Toner began her journalism career in West Virginia with the Charleston Daily Mail and also reported for the Atlanta Journal-Constitution. She was married to Gosselin and was mother to twins Nora and Jacob. Toner passed away in December 2008. At the time of her death, the late Sen. Edward M. Kennedy described her as “a reporter’s reporter who deeply cared about the people and the issues she covered.”

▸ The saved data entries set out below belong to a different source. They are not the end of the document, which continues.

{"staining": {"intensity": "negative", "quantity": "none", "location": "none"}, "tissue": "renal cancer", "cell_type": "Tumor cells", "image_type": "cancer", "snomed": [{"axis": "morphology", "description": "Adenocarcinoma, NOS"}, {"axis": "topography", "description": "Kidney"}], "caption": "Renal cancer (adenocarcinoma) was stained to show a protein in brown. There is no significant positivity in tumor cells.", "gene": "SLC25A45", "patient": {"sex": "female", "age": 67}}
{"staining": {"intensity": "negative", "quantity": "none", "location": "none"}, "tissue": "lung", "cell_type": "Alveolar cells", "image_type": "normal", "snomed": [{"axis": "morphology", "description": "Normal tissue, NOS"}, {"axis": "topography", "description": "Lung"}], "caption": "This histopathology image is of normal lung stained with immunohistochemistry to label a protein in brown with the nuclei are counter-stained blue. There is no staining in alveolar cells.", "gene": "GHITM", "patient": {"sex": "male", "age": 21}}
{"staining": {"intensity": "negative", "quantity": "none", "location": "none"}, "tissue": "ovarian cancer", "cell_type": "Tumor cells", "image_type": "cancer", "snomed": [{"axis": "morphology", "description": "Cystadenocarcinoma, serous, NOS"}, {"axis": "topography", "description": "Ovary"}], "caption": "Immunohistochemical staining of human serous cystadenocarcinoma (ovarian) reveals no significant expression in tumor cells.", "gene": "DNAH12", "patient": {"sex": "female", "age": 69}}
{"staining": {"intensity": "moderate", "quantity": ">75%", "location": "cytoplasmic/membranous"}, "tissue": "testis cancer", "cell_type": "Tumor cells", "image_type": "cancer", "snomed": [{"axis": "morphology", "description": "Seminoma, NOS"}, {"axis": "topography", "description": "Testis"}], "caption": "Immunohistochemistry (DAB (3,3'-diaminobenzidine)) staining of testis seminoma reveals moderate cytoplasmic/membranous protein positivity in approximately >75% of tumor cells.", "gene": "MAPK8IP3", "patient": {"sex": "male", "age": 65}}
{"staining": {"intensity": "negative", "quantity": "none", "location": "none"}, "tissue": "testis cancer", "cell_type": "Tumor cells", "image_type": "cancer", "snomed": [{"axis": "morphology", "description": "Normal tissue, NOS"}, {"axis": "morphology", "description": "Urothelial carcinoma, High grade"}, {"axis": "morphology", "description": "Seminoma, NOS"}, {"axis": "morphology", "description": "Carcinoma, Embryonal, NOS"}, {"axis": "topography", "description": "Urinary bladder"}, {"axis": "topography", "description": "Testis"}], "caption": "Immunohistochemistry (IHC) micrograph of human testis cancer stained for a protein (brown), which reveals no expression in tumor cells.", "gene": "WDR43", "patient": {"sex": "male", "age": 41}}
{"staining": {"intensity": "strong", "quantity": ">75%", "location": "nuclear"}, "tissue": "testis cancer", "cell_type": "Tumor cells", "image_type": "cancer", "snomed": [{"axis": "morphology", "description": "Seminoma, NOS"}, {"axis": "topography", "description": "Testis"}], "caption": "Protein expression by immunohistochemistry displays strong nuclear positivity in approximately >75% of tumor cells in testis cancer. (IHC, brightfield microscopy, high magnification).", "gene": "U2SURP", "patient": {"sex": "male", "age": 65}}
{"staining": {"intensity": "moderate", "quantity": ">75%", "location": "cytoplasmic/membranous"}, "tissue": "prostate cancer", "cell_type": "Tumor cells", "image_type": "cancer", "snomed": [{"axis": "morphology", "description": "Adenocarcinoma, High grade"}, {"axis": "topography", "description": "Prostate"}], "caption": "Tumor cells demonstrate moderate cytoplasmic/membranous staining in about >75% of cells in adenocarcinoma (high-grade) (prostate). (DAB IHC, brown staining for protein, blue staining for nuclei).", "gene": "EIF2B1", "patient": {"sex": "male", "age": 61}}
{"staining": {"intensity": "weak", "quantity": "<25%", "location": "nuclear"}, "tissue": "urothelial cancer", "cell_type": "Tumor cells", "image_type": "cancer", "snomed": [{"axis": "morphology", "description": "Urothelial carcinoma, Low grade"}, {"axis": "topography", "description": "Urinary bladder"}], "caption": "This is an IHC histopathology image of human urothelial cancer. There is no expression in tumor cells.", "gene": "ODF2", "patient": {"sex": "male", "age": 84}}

The Toner Prize will be awarded to the best national or local political reporting on any platform—print, broadcast or online. Entries must be fact-based reporting, not commentary or investigative reporting. Single articles, series or a body of work are eligible. The work must have been published, posted or broadcast between Jan. 2 and Dec. 31, 2010.
Entries will be judged on how well they reflect the high standards and depth of reporting that marked Toner’s work. In particular, the judges will look for how well the entries illuminate the electoral process, or reveal the politics of policy and engage the public in democracy. The deadline for submissions is Saturday, Jan. 15, 2011. Entries must be submitted online at http://tonerprogram.syr.edu.
The Toner Prize will be presented at the Toner Lecture at SU on Monday, March 28. The lecture will be delivered by award-winning journalist Marilyn Werber Serafini, the first Robin Toner Distinguished Fellow at the Kaiser Family Foundation and special correspondent for Kaiser Health News. Serafini has covered Congress since 1985, including the debates on health care policy since the Clinton Administration. She has reported for the National Journal and CongressDaily. Her most recent award, from the Association of Health Care Journalists, was given for her articles examining health care proposals from the 2008 presidential candidates and for analyzing the trend toward specialty hospitals owned by physicians.